4) Rifle cartridges had been changed prior to the war, in particular the charge had been reduced. You or someone else stated that in the discussion I mentioned above, too, and that's correct. The rifle rounds were then only required to provide sufficient stopping power (and accuracy) up to 200 meters (some sources say 250-300), so the Waffenamt had indeed lowered the specs. I believe this had several reasons and may involve some lessons from WWI, one was most likely the attempt to lower ammunition expenditure (which reminds me of the change made to the M16 employed in Vietnam, which introduced a switch that restrict the rifle to fire triple and single rounds only) and to lower allocation of resources (bullet charge, metal), another reason could have been the thought that the typical engagement would take place somewhere between 150 and 300 meters, obviously.

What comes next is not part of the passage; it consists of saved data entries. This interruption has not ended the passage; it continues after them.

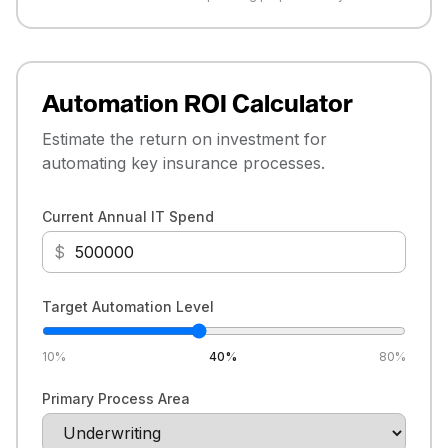
Automation ROI Calculator
Estimate the return on investment for
automating key insurance processes.
Current Annual IT Spend
$
Target Automation Level
10
%
40
%
80
%
Primary Process Area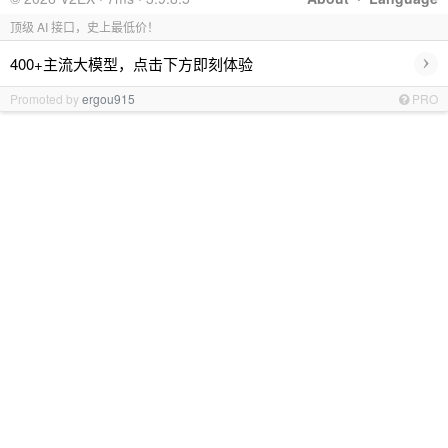
顶级 AI 接口，史上最低价！
›
400+主流大模型，点击下方即刻体验
Promoted by
ergou915
PRO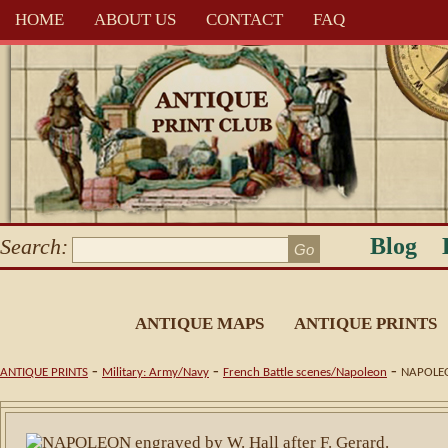
HOME
ABOUT US
CONTACT
FAQ
Blog
Search:
ANTIQUE MAPS
ANTIQUE PRINTS
-
-
-
ANTIQUE PRINTS
Military: Army/Navy
French Battle scenes/Napoleon
NAPOLEON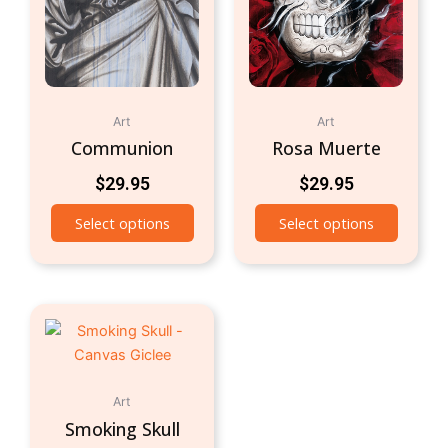
Art
Art
Communion
Rosa Muerte
$
29.95
$
29.95
Select options
Select options
Art
Smoking Skull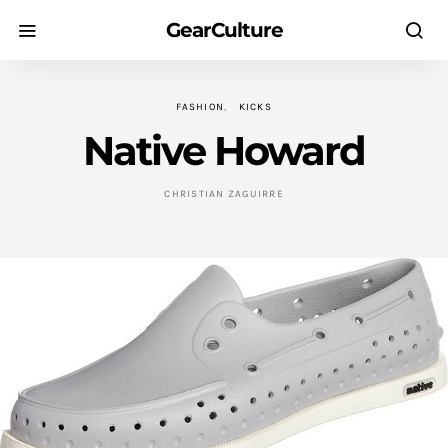
GearCulture
FASHION
KICKS
Native Howard
CHRISTIAN ZAGUIRRE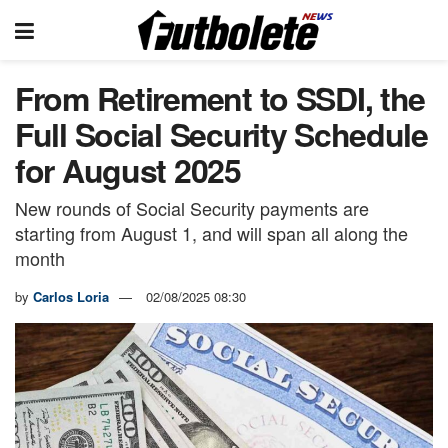
From Retirement to SSDI, the
Full Social Security Schedule
for August 2025
New rounds of Social Security payments are
starting from August 1, and will span all along the
month
by
Carlos Loria
02/08/2025 08:30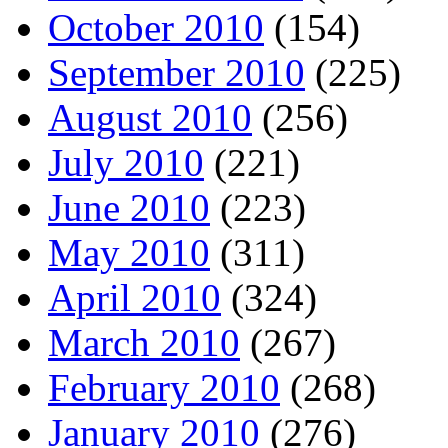
October 2010
(154)
September 2010
(225)
August 2010
(256)
July 2010
(221)
June 2010
(223)
May 2010
(311)
April 2010
(324)
March 2010
(267)
February 2010
(268)
January 2010
(276)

Although LMGs and HMGs (and maybe even StG44s later on) were meant to deliver a suppressive rain of bullets, US troops showed that BAR rifles could be used to pick on troops way above 400 meters, with surprising accuracy. The bullet's velocity was the key here. There are accounts that German troops operated MG42s in a similar manner - firing single shots only, in Africa and in France (1944), occasionally.

In turn, the Brits mastered ballistic area fire with their Vickers HMGs, up to 4.5 kilometers, with devastating effect.

That said, TOW2's small arms are way too lethal.

........ ......... ......

I do like the author's critical article about the HMMWV's bad stand in Iraq, and that it should have been pulled out of Iraq a few years ago, though.